The overarching balancing of interests will often be between the societal value of the research, on the one hand, and the interests of the individual on the other. A project can have great societal value, for example by bringing society new and important knowledge, but at the same time cause great distress to the individual participant. Many ethical standards tend to be viewed as prima facie norms, which is to say that one is bound by them if there are no other interests that weigh heavier. In other words: they do not apply to an absolute degree and without exception. On the contrary, the validity of these standards must be evaluated on a case by case basis by balancing the key ethical considerations that the matter in question raises. When respect for human dignity and integrity is at risk, the duty to truth must perhaps play a subordinate role. Where other types of harm are concerned, such as a group's reputation in society, there appears to be greater scope for a balancing of interests, where the value of the project, and its possible use or benefit to the participants, is assessed in relation to the possible harm it may do. Should a balancing of interests be required, the researcher should be familiar with the key ethical standards for research, and at the same time be sufficiently knowledgeable about the aspects of the question at issue to be able to exercise good judgement.

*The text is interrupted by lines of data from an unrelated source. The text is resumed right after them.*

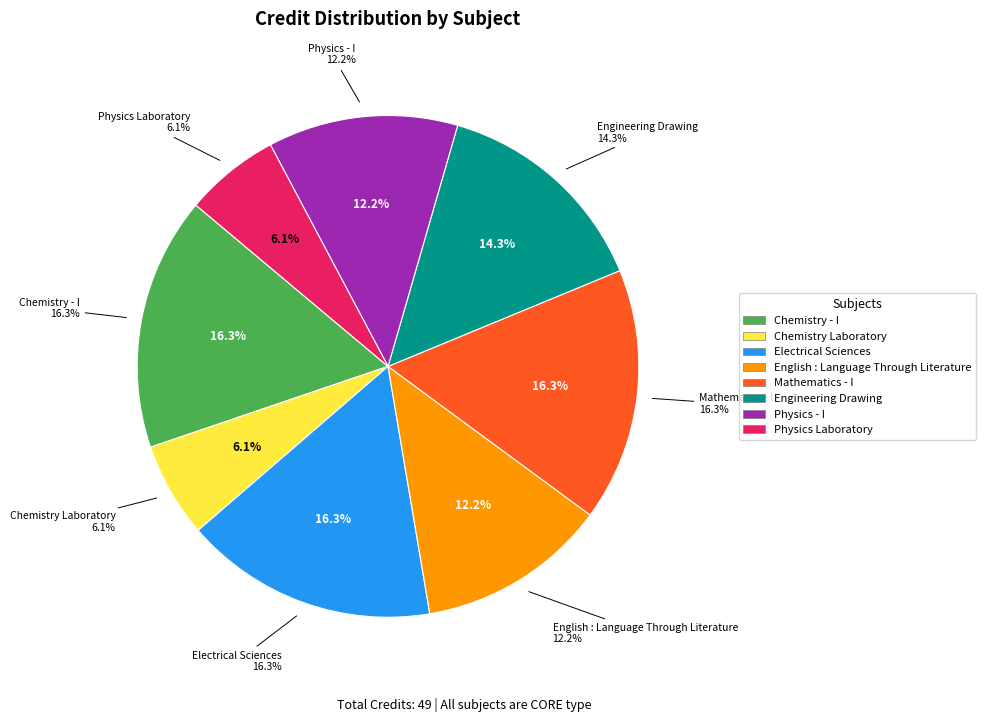

Does English : Language Through Literature account for over 50% of the chart?

No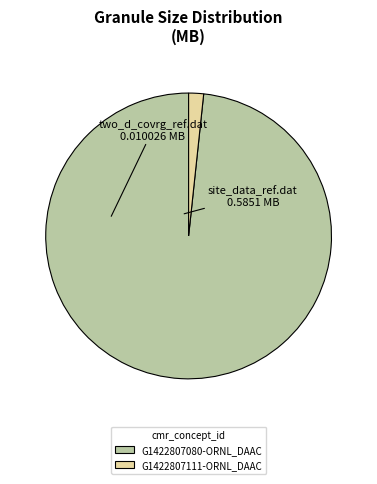

Is G1422807080-ORNL_DAAC the majority of the pie?

Yes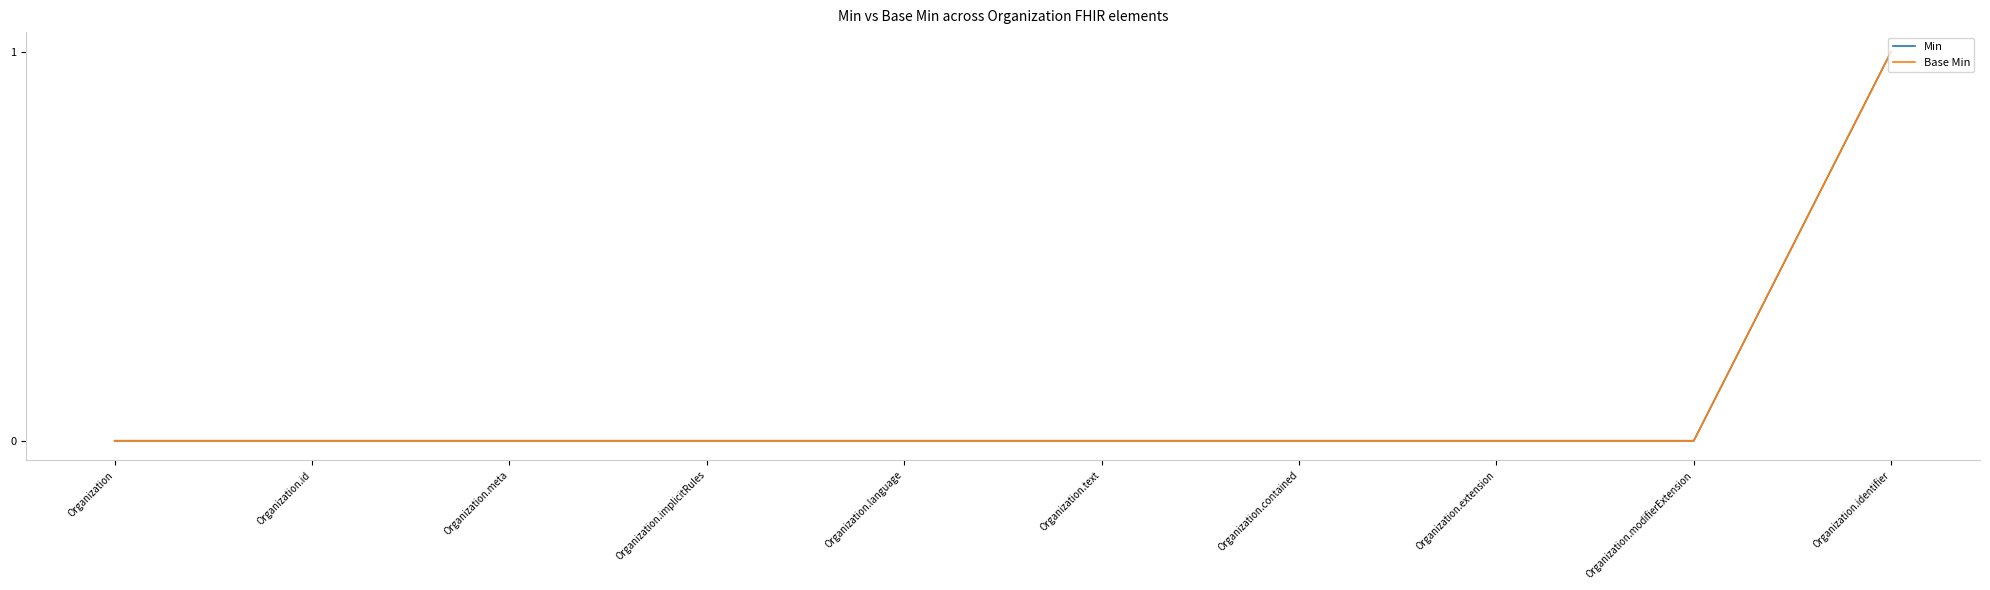

Does the chart display data point markers on the line(s)?

No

Approval for research projects in the social sciences and the humanities

Individual researchers and research institutions can request the National Committee for Research Ethics in the Social Sciences and the Humanities (NESH) to evaluate the ethical aspects of a particular research project in order to better accommodate ethical considerations. Individual researchers and research institutions in Norway are not obliged to seek prior ethical approval for research projects in the social sciences and the humanities. Responsibility for compliance with the guidelines is therefore very much left to the individual researcher and institution. This is not the case with medical and health research projects, which require the approval of a regional ethics committee. One exception to this rule occurs when the areas of responsibility of NESH and the National Committee for Medical and Health Research Ethics (NEM) overlap. Another important exception from the main rule that projects within NESH's specialist fields are exempt from the reporting obligation, is in the case of research that involves processing sensitive personal information. Research projects that require the safekeeping and use of personal information, i.e. information that can be linked directly or indirectly to individuals, have a reporting obligation under the Personal Data Act of 1 January 2001. Such projects will as a rule have a reporting obligation to the Norwegian Social Science Data Service (NSD), which is the data protection official for research projects and student projects. Some projects will also be subject to the obligation to seek and obtain a licence from the Norwegian Data Protection Authority.

Projects which aim to use health information without obtaining prior consent must have permission from a regional committee for medical and health research ethics (dispensation from duty of secrecy).

This article has been translated from Norwegian by Lesley Cawley, Akasie språktjenester AS.